[EXERCISE PROMPT]
Below are the lines to check; count those holding the string "culotte" and give only the number.

[PROVIDED MATERIAL]
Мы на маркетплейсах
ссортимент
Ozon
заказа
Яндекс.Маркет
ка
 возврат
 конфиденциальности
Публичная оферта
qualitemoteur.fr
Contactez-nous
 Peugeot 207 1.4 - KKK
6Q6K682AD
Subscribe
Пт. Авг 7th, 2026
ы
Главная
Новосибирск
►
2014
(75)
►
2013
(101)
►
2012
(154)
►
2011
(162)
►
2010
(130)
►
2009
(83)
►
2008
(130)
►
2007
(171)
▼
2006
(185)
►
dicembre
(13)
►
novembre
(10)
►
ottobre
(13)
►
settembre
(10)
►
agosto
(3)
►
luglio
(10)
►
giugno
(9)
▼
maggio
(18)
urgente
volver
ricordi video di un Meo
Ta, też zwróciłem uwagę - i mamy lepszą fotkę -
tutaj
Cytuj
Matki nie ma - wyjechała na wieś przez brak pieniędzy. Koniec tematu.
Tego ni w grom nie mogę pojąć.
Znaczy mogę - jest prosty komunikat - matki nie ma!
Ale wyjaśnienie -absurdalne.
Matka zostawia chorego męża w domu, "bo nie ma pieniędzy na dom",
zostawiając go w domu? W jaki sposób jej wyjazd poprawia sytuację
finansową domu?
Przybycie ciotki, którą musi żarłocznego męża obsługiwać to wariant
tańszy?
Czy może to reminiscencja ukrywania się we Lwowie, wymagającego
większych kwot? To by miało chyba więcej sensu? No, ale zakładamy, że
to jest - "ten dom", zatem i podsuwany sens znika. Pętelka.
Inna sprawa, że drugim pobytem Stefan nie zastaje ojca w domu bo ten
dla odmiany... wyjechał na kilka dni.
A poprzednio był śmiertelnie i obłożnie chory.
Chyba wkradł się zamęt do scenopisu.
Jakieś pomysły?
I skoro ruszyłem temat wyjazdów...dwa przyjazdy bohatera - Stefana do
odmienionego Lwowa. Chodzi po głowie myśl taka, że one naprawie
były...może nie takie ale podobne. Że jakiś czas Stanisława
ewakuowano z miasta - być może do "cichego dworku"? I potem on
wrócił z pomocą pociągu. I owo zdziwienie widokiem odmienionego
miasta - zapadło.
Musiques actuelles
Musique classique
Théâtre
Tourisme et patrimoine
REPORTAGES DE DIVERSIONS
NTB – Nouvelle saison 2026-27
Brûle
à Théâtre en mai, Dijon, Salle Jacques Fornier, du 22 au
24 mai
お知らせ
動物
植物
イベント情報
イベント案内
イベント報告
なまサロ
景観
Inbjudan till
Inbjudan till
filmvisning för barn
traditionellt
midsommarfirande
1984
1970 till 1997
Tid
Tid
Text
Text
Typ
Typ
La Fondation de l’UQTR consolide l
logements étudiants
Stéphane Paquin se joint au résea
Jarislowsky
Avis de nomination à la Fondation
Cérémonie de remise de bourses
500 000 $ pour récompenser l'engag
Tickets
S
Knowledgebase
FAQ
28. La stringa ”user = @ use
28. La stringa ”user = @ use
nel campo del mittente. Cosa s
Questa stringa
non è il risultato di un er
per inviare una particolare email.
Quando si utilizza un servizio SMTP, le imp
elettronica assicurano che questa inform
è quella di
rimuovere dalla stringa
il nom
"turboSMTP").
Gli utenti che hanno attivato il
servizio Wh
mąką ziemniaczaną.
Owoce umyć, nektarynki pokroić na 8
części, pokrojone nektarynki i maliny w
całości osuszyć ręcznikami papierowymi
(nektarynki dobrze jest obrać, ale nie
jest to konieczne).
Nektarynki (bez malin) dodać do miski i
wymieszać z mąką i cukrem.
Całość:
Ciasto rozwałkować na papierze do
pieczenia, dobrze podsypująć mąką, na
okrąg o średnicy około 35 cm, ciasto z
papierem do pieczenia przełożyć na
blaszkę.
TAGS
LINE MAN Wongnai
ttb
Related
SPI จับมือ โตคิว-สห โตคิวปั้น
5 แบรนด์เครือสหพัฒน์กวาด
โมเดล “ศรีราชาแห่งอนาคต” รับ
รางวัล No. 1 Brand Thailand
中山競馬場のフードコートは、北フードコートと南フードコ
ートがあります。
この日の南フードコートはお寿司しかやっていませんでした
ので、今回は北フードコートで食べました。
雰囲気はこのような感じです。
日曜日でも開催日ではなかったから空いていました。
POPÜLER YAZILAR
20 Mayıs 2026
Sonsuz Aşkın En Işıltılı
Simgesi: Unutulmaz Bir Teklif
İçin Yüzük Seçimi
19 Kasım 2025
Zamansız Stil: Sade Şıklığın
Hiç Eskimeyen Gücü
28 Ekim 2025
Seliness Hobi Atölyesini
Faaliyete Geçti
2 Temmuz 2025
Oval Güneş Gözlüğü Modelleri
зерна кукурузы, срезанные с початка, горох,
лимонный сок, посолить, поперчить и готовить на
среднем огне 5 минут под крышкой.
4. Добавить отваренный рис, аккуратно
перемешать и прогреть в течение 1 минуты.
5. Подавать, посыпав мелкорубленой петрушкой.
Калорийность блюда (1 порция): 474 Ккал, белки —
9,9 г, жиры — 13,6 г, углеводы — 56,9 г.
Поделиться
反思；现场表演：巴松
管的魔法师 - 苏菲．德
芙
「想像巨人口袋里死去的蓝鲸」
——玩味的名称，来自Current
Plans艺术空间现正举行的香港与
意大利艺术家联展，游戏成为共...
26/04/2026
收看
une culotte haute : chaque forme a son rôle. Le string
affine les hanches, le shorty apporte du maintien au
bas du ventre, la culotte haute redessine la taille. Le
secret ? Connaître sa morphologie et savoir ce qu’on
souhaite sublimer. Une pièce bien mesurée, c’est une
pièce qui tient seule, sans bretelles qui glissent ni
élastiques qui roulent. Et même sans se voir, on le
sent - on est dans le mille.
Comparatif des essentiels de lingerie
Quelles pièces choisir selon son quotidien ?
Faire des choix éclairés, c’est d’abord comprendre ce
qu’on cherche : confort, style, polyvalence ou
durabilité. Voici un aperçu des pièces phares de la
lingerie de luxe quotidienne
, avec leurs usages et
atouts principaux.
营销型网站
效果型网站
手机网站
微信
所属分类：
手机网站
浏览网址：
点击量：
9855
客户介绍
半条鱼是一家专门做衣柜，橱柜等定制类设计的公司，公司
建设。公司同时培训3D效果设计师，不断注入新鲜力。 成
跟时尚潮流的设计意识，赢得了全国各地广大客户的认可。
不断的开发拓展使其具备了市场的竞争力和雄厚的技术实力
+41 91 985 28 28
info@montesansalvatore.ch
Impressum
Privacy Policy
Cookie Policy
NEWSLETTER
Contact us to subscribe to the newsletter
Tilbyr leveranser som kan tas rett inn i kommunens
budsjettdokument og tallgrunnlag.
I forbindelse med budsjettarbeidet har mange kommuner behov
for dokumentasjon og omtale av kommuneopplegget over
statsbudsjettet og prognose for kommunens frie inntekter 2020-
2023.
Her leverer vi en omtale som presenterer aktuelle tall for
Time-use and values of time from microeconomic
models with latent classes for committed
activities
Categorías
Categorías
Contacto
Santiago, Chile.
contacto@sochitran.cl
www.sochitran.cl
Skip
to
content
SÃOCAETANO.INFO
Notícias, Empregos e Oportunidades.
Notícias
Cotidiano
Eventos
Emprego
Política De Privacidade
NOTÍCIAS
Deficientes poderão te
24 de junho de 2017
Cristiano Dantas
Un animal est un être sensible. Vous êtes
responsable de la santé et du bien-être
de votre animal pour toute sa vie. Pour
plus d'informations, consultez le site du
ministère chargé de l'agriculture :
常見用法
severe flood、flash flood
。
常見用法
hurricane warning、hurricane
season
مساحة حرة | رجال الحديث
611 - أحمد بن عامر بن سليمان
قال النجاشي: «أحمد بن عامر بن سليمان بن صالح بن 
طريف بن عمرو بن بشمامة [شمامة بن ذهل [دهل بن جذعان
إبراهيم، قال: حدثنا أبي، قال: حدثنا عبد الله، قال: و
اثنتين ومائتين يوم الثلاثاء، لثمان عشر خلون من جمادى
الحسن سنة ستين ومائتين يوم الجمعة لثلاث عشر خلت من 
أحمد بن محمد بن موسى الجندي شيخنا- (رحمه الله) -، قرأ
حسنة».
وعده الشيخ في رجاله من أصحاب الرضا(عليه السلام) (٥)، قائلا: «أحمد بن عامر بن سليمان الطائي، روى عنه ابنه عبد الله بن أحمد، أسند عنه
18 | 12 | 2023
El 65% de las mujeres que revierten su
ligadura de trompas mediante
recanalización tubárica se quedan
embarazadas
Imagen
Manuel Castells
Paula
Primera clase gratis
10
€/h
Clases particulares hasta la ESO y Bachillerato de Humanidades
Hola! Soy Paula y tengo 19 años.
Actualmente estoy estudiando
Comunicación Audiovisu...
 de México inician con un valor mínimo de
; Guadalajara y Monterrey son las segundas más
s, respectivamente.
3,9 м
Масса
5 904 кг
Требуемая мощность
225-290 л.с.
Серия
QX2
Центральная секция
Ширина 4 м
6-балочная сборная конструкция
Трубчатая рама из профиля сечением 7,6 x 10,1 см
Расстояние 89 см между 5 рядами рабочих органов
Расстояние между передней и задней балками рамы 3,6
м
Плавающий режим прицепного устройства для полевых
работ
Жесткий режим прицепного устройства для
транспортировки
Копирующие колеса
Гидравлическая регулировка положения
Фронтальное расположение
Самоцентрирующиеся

[WRITTEN RESPONSE]
2